§ **Task**
Images don't belong in the copy. Output the rest of the data exactly.

§ **Input data**
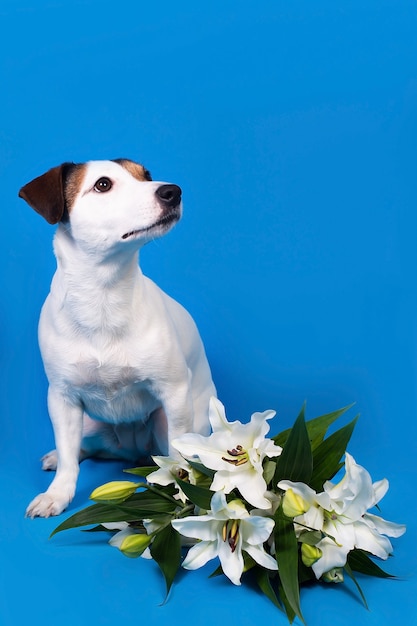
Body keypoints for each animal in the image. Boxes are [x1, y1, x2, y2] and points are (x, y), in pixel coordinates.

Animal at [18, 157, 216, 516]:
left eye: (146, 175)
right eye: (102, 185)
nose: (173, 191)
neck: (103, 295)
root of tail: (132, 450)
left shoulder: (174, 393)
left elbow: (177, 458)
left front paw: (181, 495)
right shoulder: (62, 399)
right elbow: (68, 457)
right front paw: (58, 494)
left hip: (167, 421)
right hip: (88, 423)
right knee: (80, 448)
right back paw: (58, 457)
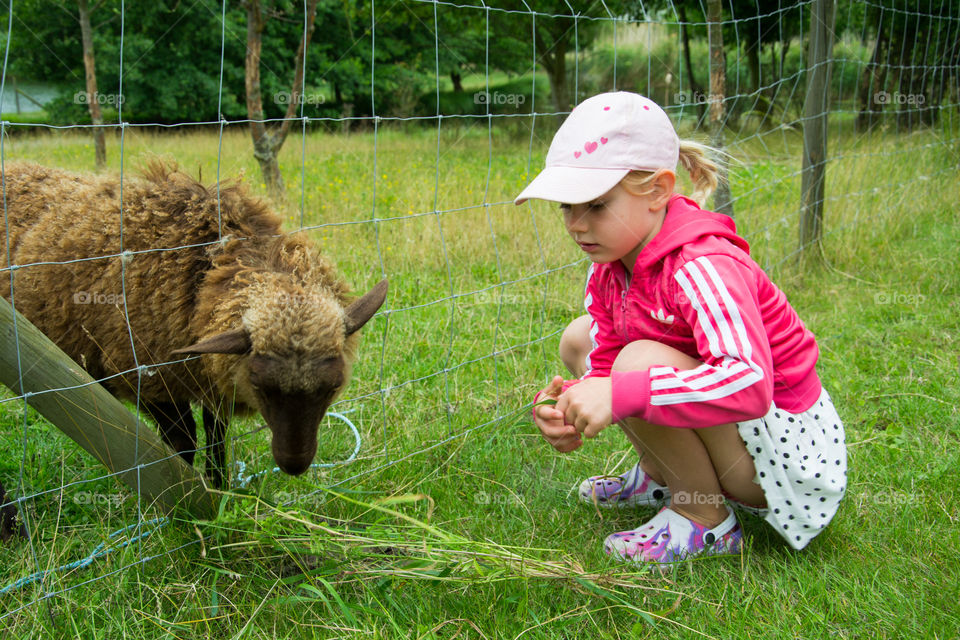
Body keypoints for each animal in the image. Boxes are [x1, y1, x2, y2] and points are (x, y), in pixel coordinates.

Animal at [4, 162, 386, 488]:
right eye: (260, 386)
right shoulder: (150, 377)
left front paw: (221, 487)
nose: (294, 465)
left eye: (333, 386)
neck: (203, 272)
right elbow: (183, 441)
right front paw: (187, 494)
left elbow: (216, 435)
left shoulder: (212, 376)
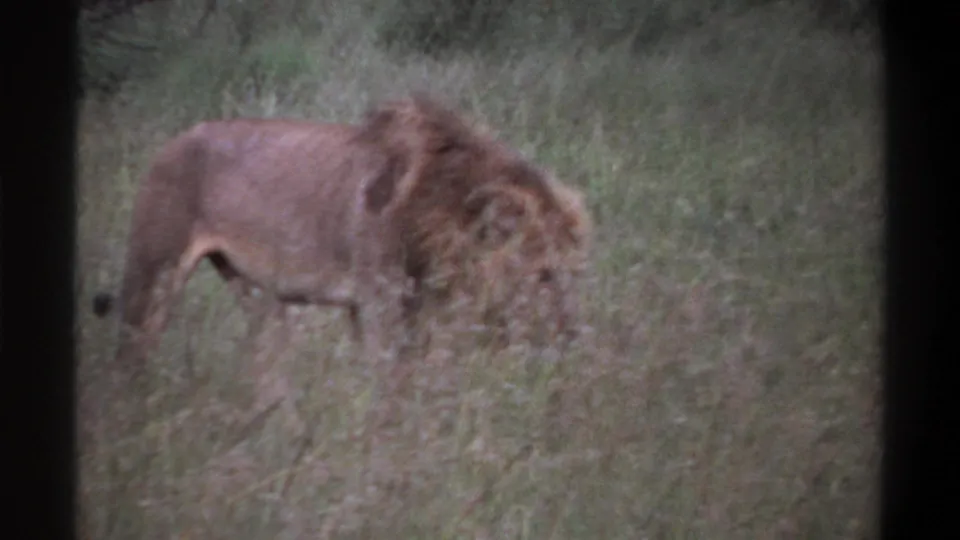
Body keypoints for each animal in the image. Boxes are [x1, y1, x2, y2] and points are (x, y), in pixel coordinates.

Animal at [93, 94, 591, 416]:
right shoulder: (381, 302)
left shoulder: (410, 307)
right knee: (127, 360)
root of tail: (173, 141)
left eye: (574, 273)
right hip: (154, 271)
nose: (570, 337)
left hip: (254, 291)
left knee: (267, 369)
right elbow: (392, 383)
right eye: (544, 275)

§ **Response box**
Body keypoints for each animal in the image. Boxes are [x1, y1, x2, y2] and points are (x, y), in pixel coordinates.

Animal at [18, 157, 216, 516]:
left eye: (146, 175)
right eye: (102, 185)
nose: (173, 191)
neck: (103, 295)
root of tail: (132, 450)
left shoulder: (174, 393)
left elbow: (177, 458)
left front paw: (181, 495)
right shoulder: (62, 399)
right elbow: (68, 457)
right front paw: (58, 494)
left hip: (167, 421)
right hip: (88, 423)
right knee: (80, 448)
right back paw: (58, 457)
Body keypoints for each animal in the image. Boxes are [x1, y1, x2, y2] and points are (x, y), in pixel coordinates.

Animal at [4, 162, 386, 488]:
right eye: (260, 386)
right shoulder: (150, 377)
left front paw: (221, 487)
nose: (294, 465)
left eye: (333, 386)
neck: (203, 272)
right elbow: (183, 441)
right front paw: (187, 494)
left elbow: (216, 435)
left shoulder: (212, 376)
Body keypoints for each animal in the image. Boxes are [x1, y1, x2, y2] and points are (x, y), in pixel coordinates.

Animal at [93, 94, 591, 416]:
right shoulder: (381, 302)
left shoulder: (410, 307)
right knee: (127, 360)
root of tail: (173, 141)
left eye: (574, 273)
right hip: (154, 271)
nose: (570, 337)
left hip: (254, 291)
left knee: (267, 369)
right elbow: (392, 383)
right eye: (544, 275)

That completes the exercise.